● Activity: From the first line down to the one containing "left front paw: (362, 487)", reproduce the entries below exactly and leave out the pictures.

● Supplied data:

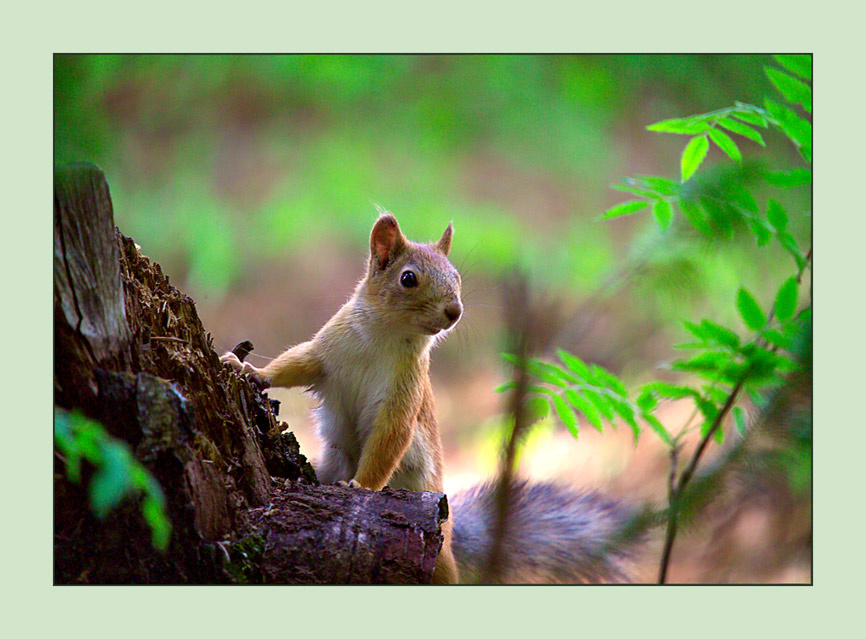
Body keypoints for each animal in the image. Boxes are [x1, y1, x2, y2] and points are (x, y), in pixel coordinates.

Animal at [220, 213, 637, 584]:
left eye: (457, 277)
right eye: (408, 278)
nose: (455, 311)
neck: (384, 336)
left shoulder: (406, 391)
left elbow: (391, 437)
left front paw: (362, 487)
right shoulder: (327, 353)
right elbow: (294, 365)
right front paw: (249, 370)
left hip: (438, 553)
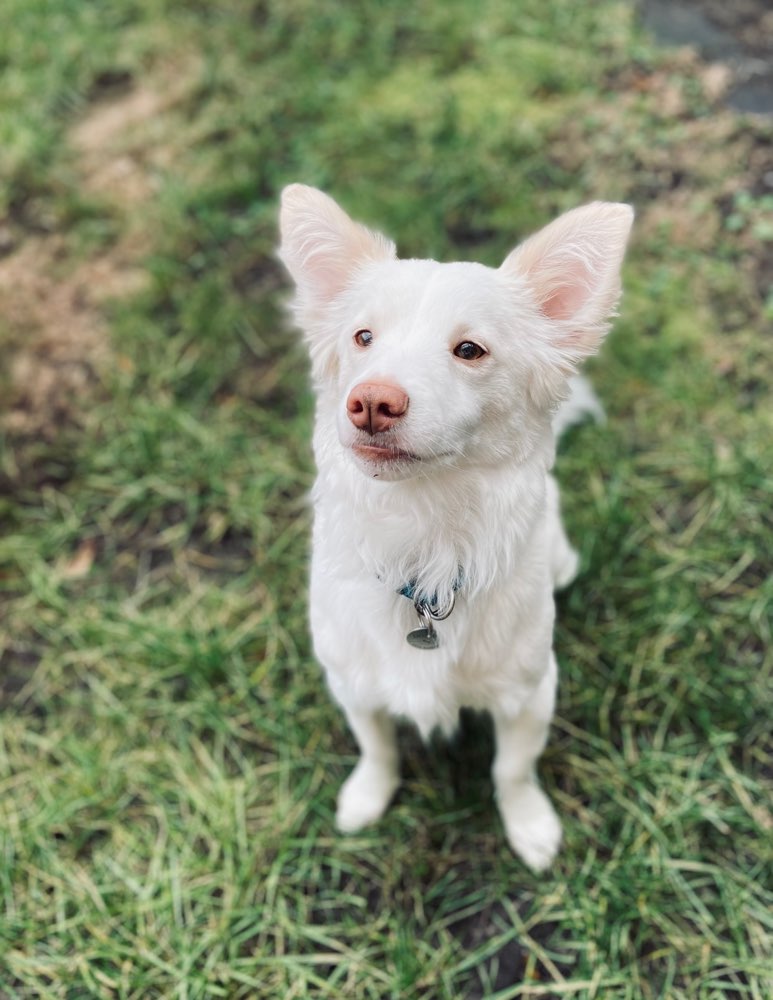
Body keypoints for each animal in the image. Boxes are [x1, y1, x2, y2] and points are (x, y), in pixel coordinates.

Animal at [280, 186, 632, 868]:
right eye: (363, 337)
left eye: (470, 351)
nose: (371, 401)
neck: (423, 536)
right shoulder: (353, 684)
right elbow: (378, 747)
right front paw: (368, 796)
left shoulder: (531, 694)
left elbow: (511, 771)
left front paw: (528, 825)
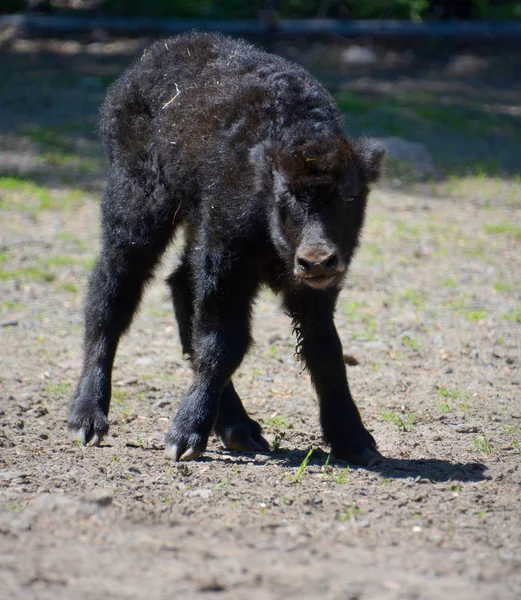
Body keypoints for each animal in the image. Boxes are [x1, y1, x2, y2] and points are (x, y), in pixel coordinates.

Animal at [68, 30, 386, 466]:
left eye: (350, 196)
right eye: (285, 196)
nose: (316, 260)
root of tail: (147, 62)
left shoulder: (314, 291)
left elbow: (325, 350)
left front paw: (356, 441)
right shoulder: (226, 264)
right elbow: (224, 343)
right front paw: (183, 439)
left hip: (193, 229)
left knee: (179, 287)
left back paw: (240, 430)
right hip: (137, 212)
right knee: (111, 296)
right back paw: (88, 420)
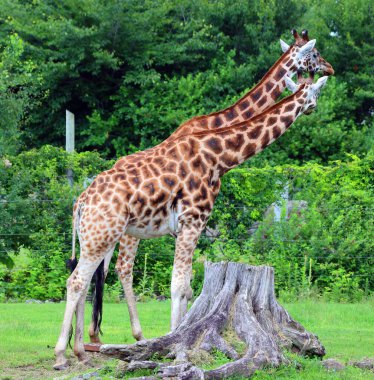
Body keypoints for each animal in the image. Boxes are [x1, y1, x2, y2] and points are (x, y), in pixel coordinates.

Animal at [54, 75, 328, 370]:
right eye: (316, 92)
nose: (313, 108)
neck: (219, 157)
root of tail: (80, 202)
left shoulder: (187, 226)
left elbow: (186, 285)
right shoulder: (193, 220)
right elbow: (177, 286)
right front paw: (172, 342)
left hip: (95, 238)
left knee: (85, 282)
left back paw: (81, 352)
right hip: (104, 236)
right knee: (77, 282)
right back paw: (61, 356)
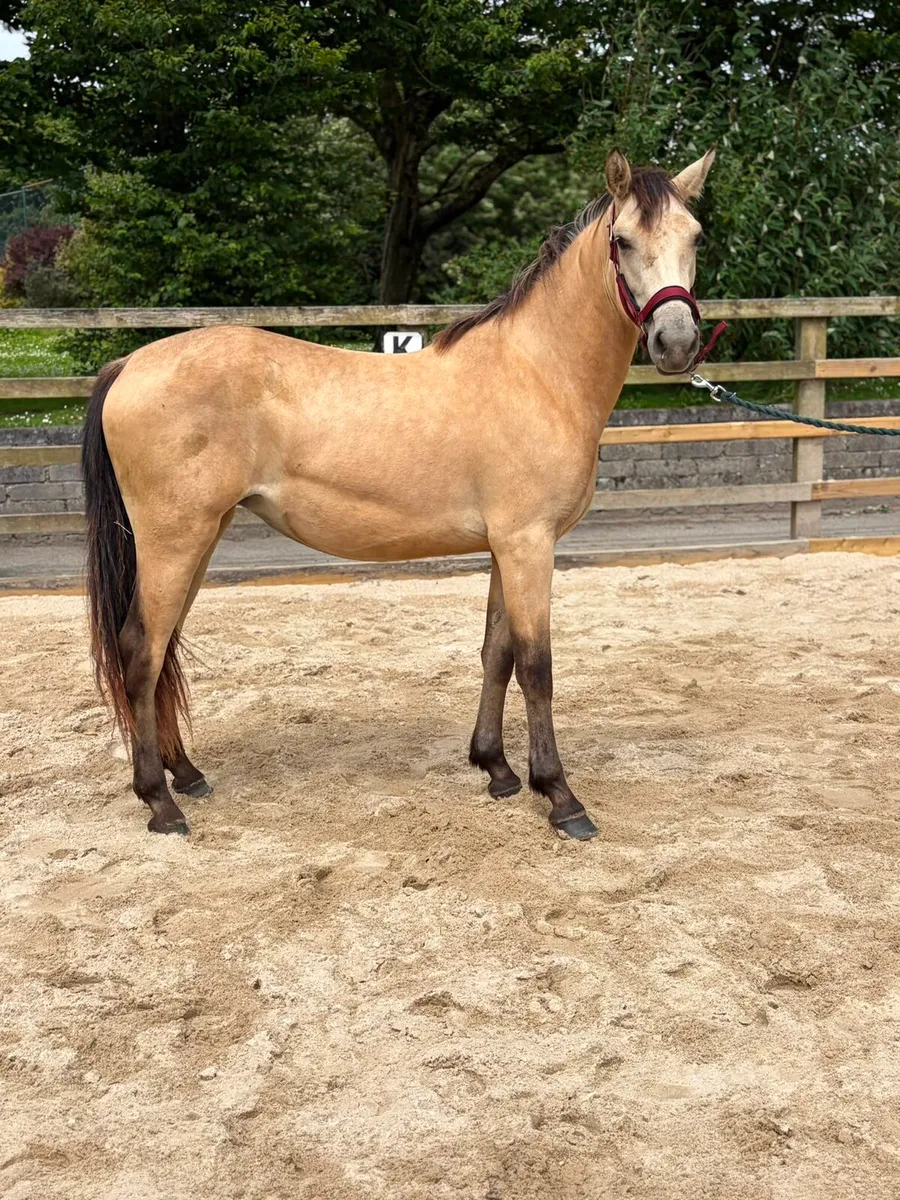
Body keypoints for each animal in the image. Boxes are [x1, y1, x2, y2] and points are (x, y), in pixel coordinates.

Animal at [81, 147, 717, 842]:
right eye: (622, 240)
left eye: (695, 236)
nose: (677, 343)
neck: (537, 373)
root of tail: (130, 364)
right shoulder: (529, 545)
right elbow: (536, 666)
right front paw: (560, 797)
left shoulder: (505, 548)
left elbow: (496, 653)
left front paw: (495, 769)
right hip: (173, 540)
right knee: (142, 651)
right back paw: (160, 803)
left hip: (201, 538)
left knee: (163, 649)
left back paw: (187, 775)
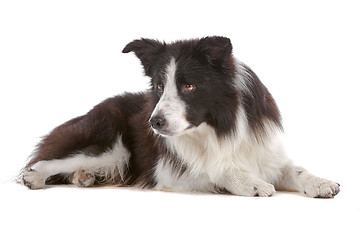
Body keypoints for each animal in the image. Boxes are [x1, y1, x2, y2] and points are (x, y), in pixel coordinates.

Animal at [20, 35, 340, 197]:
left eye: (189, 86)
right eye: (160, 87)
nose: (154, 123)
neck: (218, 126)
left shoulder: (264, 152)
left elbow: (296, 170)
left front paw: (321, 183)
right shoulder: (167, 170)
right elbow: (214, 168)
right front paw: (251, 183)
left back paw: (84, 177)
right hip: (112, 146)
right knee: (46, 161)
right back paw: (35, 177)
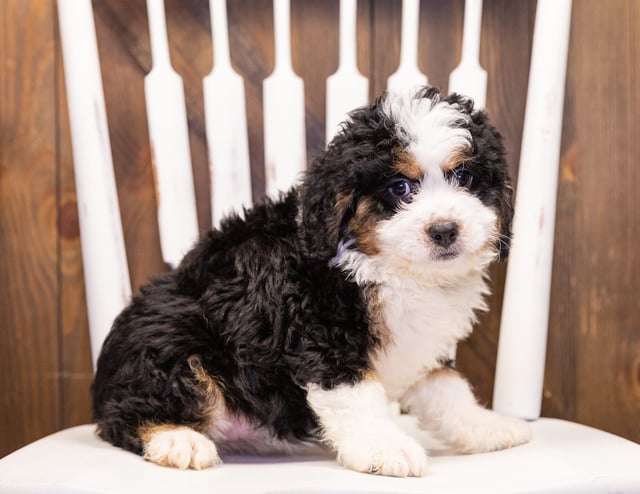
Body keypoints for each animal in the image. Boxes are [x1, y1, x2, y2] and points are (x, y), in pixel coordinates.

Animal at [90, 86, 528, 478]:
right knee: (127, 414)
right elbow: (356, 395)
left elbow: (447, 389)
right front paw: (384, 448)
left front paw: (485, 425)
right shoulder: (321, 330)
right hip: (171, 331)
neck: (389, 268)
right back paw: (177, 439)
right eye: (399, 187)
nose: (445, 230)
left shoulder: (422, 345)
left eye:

● Expected output:
Body keypoints for each animal in the image. Boxes are [x1, y1, x2, y2] and points are (x, y), in pixel coordinates.

Animal at [220, 213, 637, 584]:
left eye: (457, 277)
right eye: (408, 278)
nose: (455, 311)
neck: (384, 336)
left shoulder: (406, 391)
left elbow: (391, 437)
left front paw: (362, 487)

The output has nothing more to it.